Work to complete: Repeat the data that follows, word for word, without the images.

Recorded data:
%%

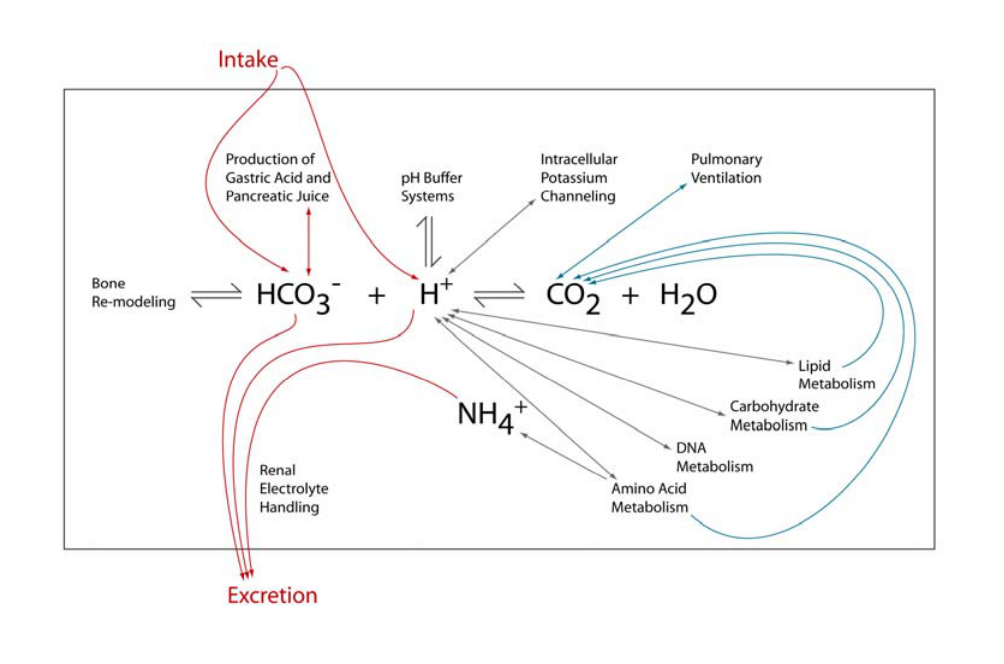
Figure 1: Synopsis of different factors contributing to acid-base balance. A considerable number of cellular functions are sensitive to alterations in pH, such that H + concentration is one of the most tightly controlled parameters in the body. Functions that are sensitive to pH include glycolysis, the pentose phosphate cycle, DNA synthesis, K + and Ca 2+ channel activity, gap junction conductance and haemoglobin oxygen affinity. Apart from the tight interplay of lungs - and HCO respectively, a substantial proportion of renal and kidneys in the elimination of CO 2 3 + , created through the breakdown of the amino acid acid elimination occurs in the form of NH 4 glutamine by the enzyme glutaminase. As the availability of glutamine in the blood also depends largely on glutamine metabolism in the liver, the differential regulation of glutaminase gene expression in the liver and kidneys to acidosis is a key mechanism in the body’s pH homeostasis. Adapted from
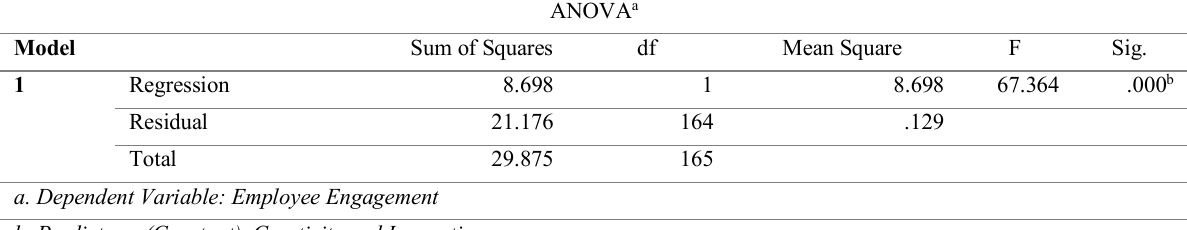
Table 2 (b): Regression ANOVA for creativity and Innovation and Employee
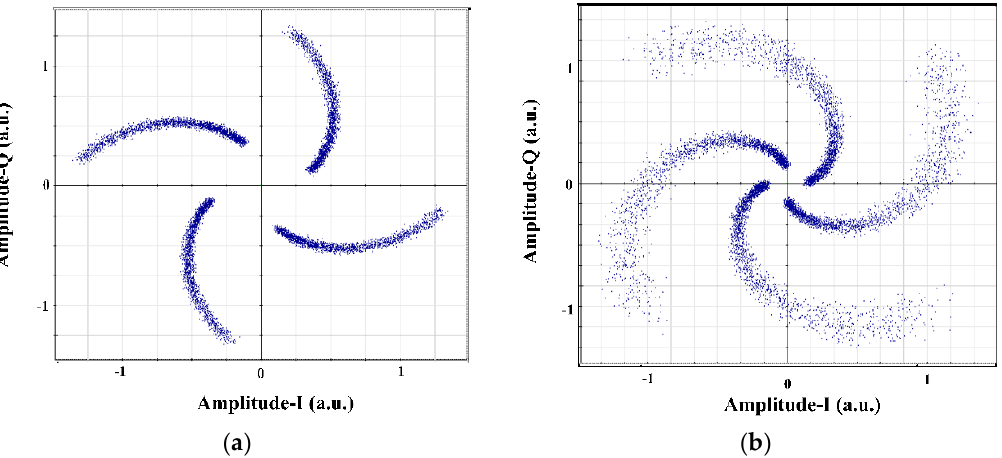
Figure 6. Constellation diagrams of received OFDM at ( a ) 10 Gbps; ( b ) 20 Gbps data rate after 80 km transmission distance.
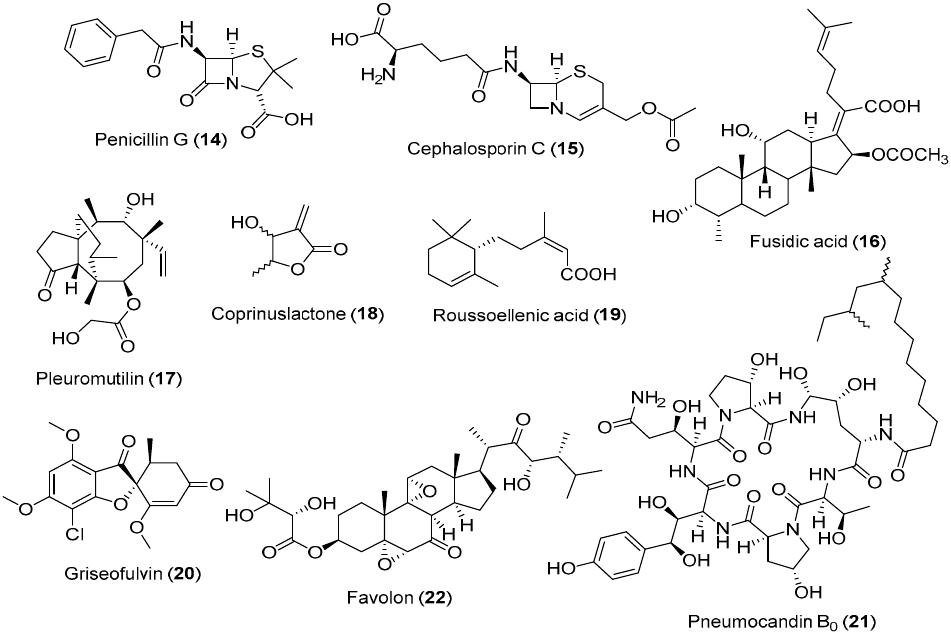
Figure 2. Selected fungal metabolites with antibiotic effect.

%%

Written solution:
Figure 1: Synopsis of different factors contributing to acid-base balance. A considerable number of cellular functions are sensitive to alterations in pH, such that H + concentration is one of the most tightly controlled parameters in the body. Functions that are sensitive to pH include glycolysis, the pentose phosphate cycle, DNA synthesis, K + and Ca 2+ channel activity, gap junction conductance and haemoglobin oxygen affinity. Apart from the tight interplay of lungs - and HCO respectively, a substantial proportion of renal and kidneys in the elimination of CO 2 3 + , created through the breakdown of the amino acid acid elimination occurs in the form of NH 4 glutamine by the enzyme glutaminase. As the availability of glutamine in the blood also depends largely on glutamine metabolism in the liver, the differential regulation of glutaminase gene expression in the liver and kidneys to acidosis is a key mechanism in the body’s pH homeostasis. Adapted from
Table 2 (b): Regression ANOVA for creativity and Innovation and Employee
Figure 6. Constellation diagrams of received OFDM at ( a ) 10 Gbps; ( b ) 20 Gbps data rate after 80 km transmission distance.
Figure 2. Selected fungal metabolites with antibiotic effect.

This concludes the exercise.